Beneath the warm waters off Jamaica's northern coast, underwater speakers are broadcasting the sounds of healthy coral reefs 14 hours a day, powered by solar panels floating at the surface. Marco Barotti, a Berlin-based Italian sound artist, has designed 3D-scanned coral sculptures that house waterproof speakers playing recorded reef sounds into the ocean—a fusion of art and marine science that sounds almost poetic because, in many ways, it is.
Healthy coral reefs are anything but silent. They hum and click and pulse with the sounds of fish, shrimp, and countless other creatures. But as ocean temperatures have surged due to the climate crisis, bleaching events have swept across the world's reefs, leaving behind ghostly white skeletons and an unsettling quiet.

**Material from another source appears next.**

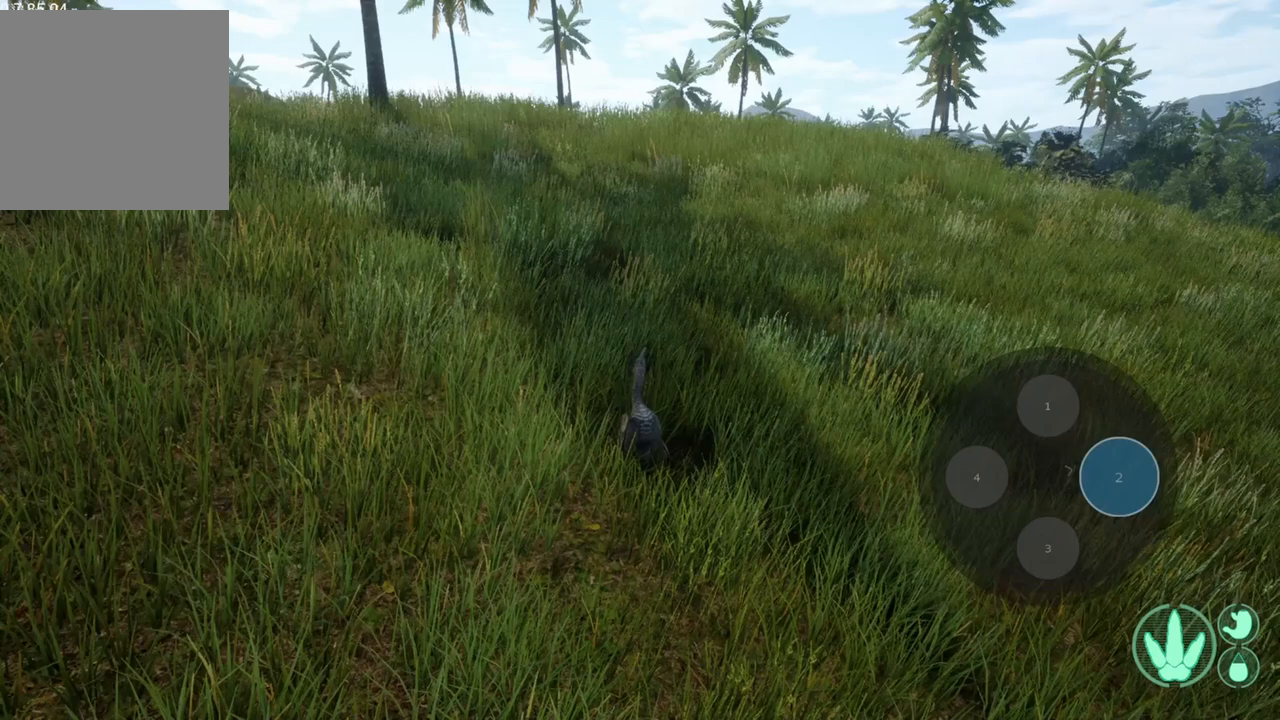
{"buttons": ["L1"], "left_stick": "center", "right_stick": "right", "events": [[133, "right_stick", "right"], [267, "right_stick", "center"], [467, "right_stick", "right"]]}
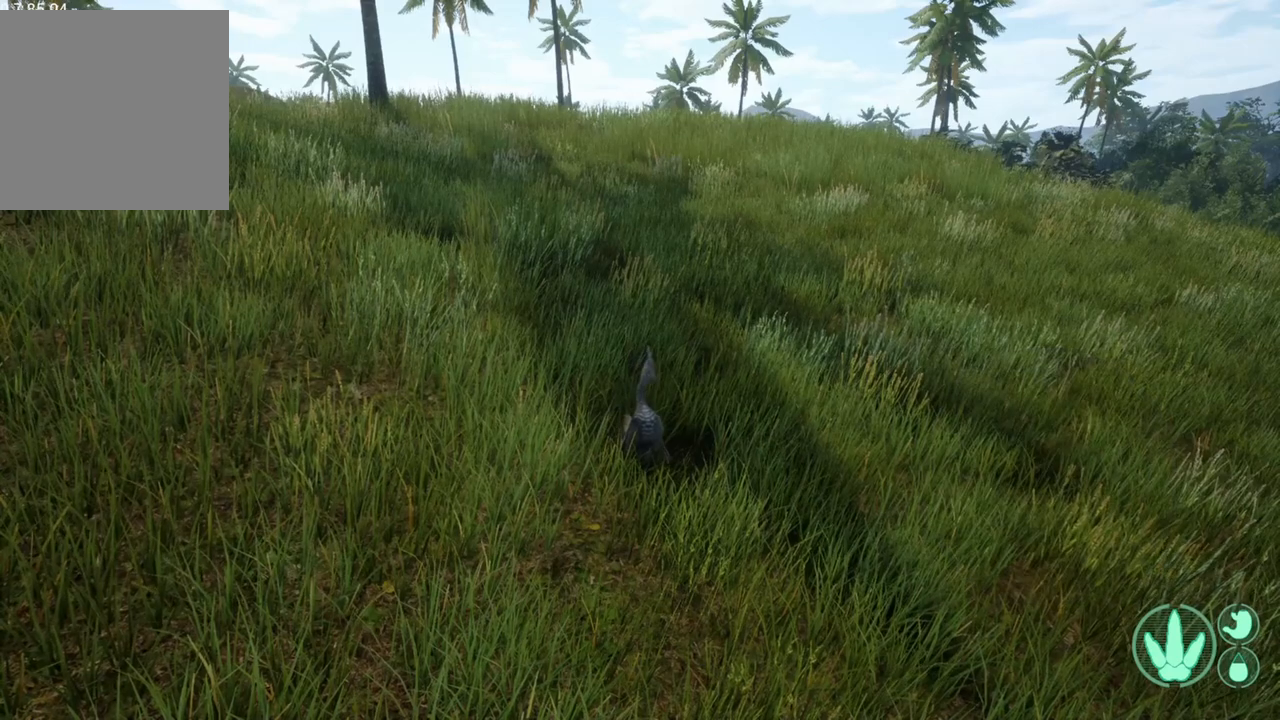
{"buttons": ["L1"], "left_stick": "center", "right_stick": "center", "events": [[67, "right_stick", "left"], [133, "right_stick", "center"]]}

When a reef goes silent, marine life stops coming. And when marine life stops coming, the reef continues to die. This cycle of silence and decline is precisely what Barotti's project aims to interrupt.

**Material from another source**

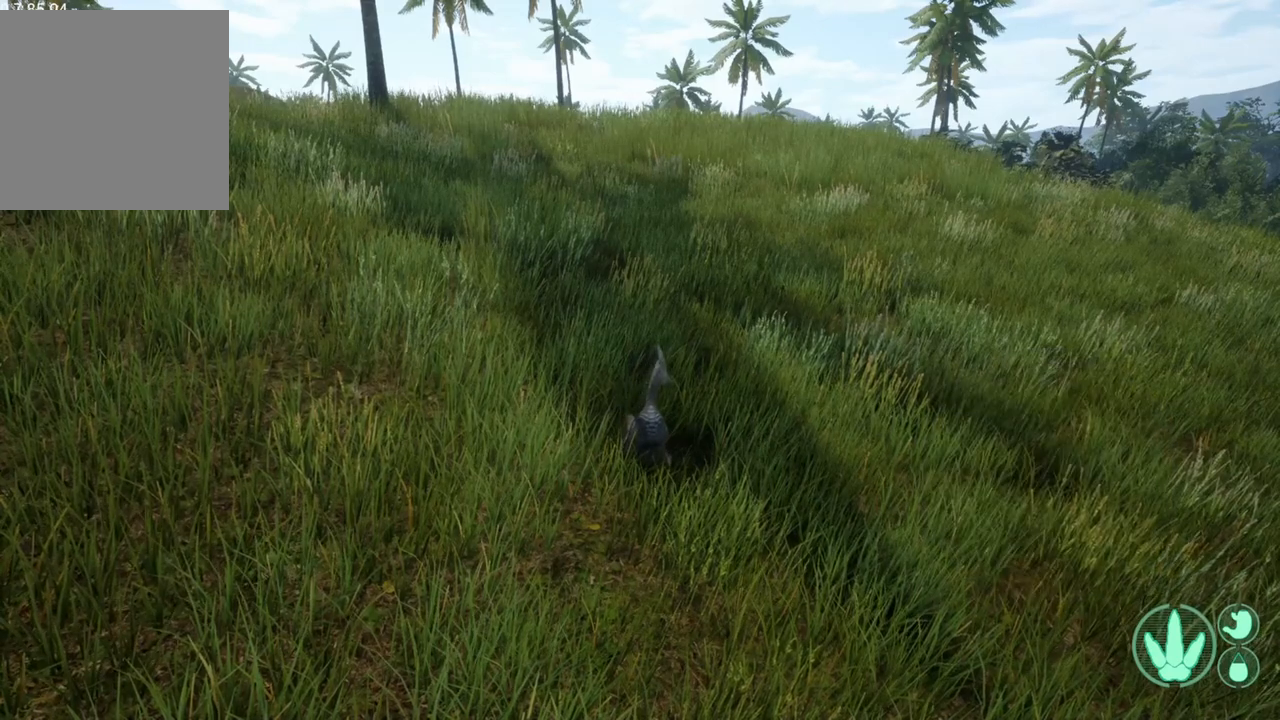
{"buttons": ["L1"], "left_stick": "center", "right_stick": "center", "events": []}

The idea came from research suggesting that broadcasting healthy reef sounds could attract fish and coral larvae back to damaged areas. That spark of insight took Barotti from Italy to Jamaica, where he's now collaborating with marine researchers at the Alligator Head Foundation. The data is encouraging: a similar acoustic experiment conducted on the Great Barrier Reef saw fish populations double within just six weeks, according to Climate Central.
The work extends beyond sound alone. At the Alligator Head Foundation, marine researchers are simultaneously growing coral fragments in labs and exploring assisted reproduction to help reefs replenish themselves when natural breeding has broken down. The strategy is layered: coral sculptures become reef structures, fragments grow into colonies, and sound draws in the wildlife needed to sustain it all. It's a deeply human response to a crisis unfolding in slow motion under the waves.
The urgency is real. Since 1950, the world has lost roughly half of its coral reefs to overfishing, pollution, and warming seas. These ecosystems cover just one percent of the ocean floor, yet they support a quarter of all marine life and protect coastlines from powerful storms. The stakes could not be higher—reefs are not a luxury feature of our oceans but rather a foundation of their health.
What makes this Jamaica project particularly striking is how it weaponizes creativity itself. Art isn't being added to conservation as an afterthought; it's central to the mechanism. Barotti's sculptures are functional infrastructure, but they're also beautiful objects that transform our relationship to the work being done. They remind us that healing ecosystems doesn't require choosing between science and imagination, between data and wonder.
Projects like this one don't erase the scale of the crisis, nor do they suggest that art alone will save the reefs. But they do remind us that hope, ingenuity, and even beauty still have a role to play in restoration. As bleached reefs around the world face an uncertain future, Jamaica's underwater soundscape offers a quiet but determined answer: we still know how to listen, and we still know how to try.